であいから旅立ちまで ー 誰もが安心して暮らせるように

センター事業団 横浜戸塚地域福祉事業所 であいの家
(神奈川県横浜市)

 地域福祉事業所 であいの家(以下、であいの家)は、ヘルパー講座を受講した主婦たちによって立ち上げられました。そして、2017年、ワーカーズコープで初めての多世代型住宅「戸塚の里」をオープンしました。

 今回は、であいの家の歩みと実践について、設立者の一人であり、現在は戸塚の里の相談員をされている平山みつ子さんからお聞きしました。


写真右、平山みつ子さん

「その人らしくいられるケア」を目指して

 私はこの仕事に就く前は、専業主婦をしていました。子育てが一区切りして、何かの資格が取りたいと思っていたところ、ヘルパー講座のチラシを見て、受けることに決めたんです。その講座を開講していたのがワーカーズコープでした。

 実は、その講座自体は当時の私にはちょっと難しくて、向いてないなって思ったんですね。
でも、卒業を迎えた時に一緒に講座を受けた仲間と「ここで学んだ『その人らしくいられるケア』をここでなら自分たちでもできる。やりたい」という話になったんです。

 その思いから訪問介護事業所「横浜戸塚地域福祉事業所であいの家」(以下、であいの家)を立ち上げました。メンバーは私のような専業主婦や、パートで働いている方、福祉に興味がある方などがいて、年齢も40代から60代と、いろいろでした。

「施設」ではない選択肢を

 であいの家の利用者やその家族の方から「住み慣れた場所で最後まで生活したい」「施設に行きたくない」「終の棲家がないだろうか」という声をたくさん聞きました。

 そのお話を聞く中で、「最期は施設」以外の選択肢を作りたいと思いました。

 2011年、住まいづくりを考える実行委員会を立ち上げました。

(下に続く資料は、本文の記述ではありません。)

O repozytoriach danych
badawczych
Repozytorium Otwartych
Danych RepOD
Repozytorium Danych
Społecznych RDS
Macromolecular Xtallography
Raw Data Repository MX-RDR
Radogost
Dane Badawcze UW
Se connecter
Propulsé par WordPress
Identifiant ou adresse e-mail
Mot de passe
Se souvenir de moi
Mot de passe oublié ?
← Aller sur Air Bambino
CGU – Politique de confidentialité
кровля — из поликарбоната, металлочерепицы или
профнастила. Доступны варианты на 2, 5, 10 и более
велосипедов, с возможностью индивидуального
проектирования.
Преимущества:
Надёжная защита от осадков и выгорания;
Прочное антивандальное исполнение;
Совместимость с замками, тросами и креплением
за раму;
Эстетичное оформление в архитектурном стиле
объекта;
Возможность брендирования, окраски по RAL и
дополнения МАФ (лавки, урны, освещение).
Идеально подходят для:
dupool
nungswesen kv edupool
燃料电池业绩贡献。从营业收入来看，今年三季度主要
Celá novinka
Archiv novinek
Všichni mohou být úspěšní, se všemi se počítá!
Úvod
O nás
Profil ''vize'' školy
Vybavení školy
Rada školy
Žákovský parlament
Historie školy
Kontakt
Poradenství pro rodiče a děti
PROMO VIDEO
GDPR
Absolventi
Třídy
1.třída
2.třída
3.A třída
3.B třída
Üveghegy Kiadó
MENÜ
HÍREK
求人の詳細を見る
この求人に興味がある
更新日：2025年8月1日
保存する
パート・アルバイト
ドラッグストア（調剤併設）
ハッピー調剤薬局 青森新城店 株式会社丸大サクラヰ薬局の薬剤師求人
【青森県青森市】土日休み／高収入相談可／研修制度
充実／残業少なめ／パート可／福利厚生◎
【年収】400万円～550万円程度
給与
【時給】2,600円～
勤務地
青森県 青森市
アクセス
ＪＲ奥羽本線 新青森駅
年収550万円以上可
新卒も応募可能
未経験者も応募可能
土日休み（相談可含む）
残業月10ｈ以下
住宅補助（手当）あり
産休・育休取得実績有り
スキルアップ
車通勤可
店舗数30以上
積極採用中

地域の人にも声をかけ、ワーカーズコープの神奈川事業本部も入り、総勢130人にも及びました。

 実行委員会では、構想のイメージを出し合い、議論を重ね、20件以上の物件を見て回りました。しかし、何年探しても物件が見つからず、「もう無理かも……」と頓挫しかけたこともあります。

戸塚の里 ― いろいろな人が住める家をつくる

 そんなときに、であいの家の大家さんが、所有している元社員寮を紹介してくださいました。そのことが転機になり、一気に構想がひろがりました。

 当初は「サービス付高齢者専用住宅」を考えていましたが、話し合いをしていくうちに、「地域にいろいろな人がいるのだから、いろいろな人が住める家がいい」ということになり、多世代型の共同住宅を目指す事にしました。

 そしてついに、2017年3月、多世代型住宅 戸塚の里(以下、戸塚の里)がオープンしたのです。